Since all these programs are very lightweight, I admit I tested them all on the login node directly. Running get_gpu_info in particular revealed that the login nodes each have two V100 GPUs. (The compute nodes have four.)

But let's do things the right way, using slurm. We'll start by making a submission script for saxpy. I called mine saxpy.slurm, and put it in its own directory outside the repo.

#!/bin/bash

#SBATCH -J saxpy        # sets the job name
#SBATCH -o saxpy_%j.out # determines the main output file (%j will be replaced with the job number)
#SBATCH -e saxpy_%j.err # determines the error output file
#SBATCH --mail-user=<your email address>
#SBATCH --mail-type=ALL
#SBATCH --gres=gpu:1    # requests one GPU per node...
#SBATCH --nodes=1       # and one node...
#SBATCH --ntasks-per-node=1 # running only instance of our command.
#SBATCH --mem=256M      # We ask for 256 megabyte of memory (plenty for our purposes)...
#SBATCH --time=00:01:00 # and one minute of time (again, more than we really need).

~/code/cuda/saxpy

echo "Run completed at:"
date

All the lines that start with #SBATCH are parsed by slurm to determine which resources you need. You can also pass these on the command line, but I like to put everything in a file so I don't forget what I asked for.

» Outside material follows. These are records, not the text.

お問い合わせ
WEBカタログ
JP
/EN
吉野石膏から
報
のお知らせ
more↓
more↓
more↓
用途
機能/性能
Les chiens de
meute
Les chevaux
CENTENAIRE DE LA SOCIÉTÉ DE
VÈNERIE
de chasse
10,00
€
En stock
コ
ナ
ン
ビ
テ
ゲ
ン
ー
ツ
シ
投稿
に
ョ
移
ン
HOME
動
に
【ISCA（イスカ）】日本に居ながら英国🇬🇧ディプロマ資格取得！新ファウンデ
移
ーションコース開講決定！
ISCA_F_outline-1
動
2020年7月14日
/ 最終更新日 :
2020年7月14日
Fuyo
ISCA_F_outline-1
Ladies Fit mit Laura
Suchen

To submit the job, run sbatch saxpy.slurm. Slurm will then tell you the job id.

[strand@satori-login-002 saxpy]$ sbatch saxpy.slurm
Submitted batch job 61187

To query jobs in the queue, use squeue. If you run it with no arguments, you'll see all the queued jobs. To ask about a specific job, use -j. To ask about all jobs that you've submitted, use -u.

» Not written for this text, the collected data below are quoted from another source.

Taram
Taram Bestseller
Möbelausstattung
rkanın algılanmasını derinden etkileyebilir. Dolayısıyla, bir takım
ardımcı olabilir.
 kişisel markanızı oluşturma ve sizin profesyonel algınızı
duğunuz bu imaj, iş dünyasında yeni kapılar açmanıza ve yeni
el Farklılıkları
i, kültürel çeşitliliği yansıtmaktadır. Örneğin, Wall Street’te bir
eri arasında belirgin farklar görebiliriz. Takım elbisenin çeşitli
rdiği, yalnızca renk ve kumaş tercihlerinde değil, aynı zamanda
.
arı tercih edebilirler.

[strand@satori-login-002 saxpy]$ squeue -u strand
             JOBID PARTITION     NAME     USER ST       TIME  NODES NODELIST(REASON)
             61187 sched_sys    saxpy   strand  R       0:00      1 node0023

Since we only asked for one minute of compute time, our job is started very quickly. So if you run squeue and don't see anything, it might just be because the job already finished.

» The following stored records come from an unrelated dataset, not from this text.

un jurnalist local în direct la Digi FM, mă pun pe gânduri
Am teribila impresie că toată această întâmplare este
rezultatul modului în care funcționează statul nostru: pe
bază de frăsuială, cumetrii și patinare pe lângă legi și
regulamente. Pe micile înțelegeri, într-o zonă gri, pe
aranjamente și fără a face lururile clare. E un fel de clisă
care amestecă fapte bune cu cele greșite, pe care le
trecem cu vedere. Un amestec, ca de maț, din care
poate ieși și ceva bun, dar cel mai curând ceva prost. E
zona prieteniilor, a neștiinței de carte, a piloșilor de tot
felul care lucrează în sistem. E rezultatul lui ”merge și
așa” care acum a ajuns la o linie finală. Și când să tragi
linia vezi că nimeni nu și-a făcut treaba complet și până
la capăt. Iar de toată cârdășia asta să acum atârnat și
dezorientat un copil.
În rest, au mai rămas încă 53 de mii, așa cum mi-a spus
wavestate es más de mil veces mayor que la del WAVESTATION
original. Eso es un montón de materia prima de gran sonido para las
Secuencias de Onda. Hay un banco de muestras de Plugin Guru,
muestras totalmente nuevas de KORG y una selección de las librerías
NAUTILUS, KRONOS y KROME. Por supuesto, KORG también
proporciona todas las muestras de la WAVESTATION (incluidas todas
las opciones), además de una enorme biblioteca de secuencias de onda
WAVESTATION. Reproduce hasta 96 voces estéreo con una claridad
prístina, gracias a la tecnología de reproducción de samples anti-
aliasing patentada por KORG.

You'll know the job is finished when its output files appear. They should show up in the directory where you queued the job with sbatch.

[strand@satori-login-002 saxpy]$ cat saxpy_61187.out
Performing SAXPY on vectors of dim 1048576
CPU time: 323 microseconds
GPU time: 59 microseconds
Max error: 0
Run completed at:
Mon Mar  1 19:40:43 EST 2021

Now let's try submitting saxpy_multi_gpu, and giving it multiple GPUs. We can use basically the same batch script, just with the new executable and GPU count (i.e. --gres=gpu:4). It doesn't matter for this program, but for real work you may also want to add #SBATCH --exclusive to make sure you're not competing with other jobs on the same GPU.

We submit the job in the same way: sbatch saxpy_multi_gpu.slurm. Soon after I had this output file.

Performing SAXPY on vectors of dim 1048576.
Found 4 GPUs.

CPU time: 579 microseconds
GPU 0 time: 55 microseconds
GPU 1 time: 85 microseconds
GPU 2 time: 60 microseconds
GPU 3 time: 61 microseconds

GPU 0 max error: 0
GPU 1 max error: 0
GPU 2 max error: 0
GPU 3 max error: 0

Run completed at:
Mon Mar  1 20:27:16 EST 2021

TODO

  • MPI hello world
  • Interactive sessions

Questions

  • How can I load CUDA 11?
  • Why is gcc 8 broken?
  • Is there a module for cmake 3.19? If not, can I make one?
  • Is there a dedicated test queue?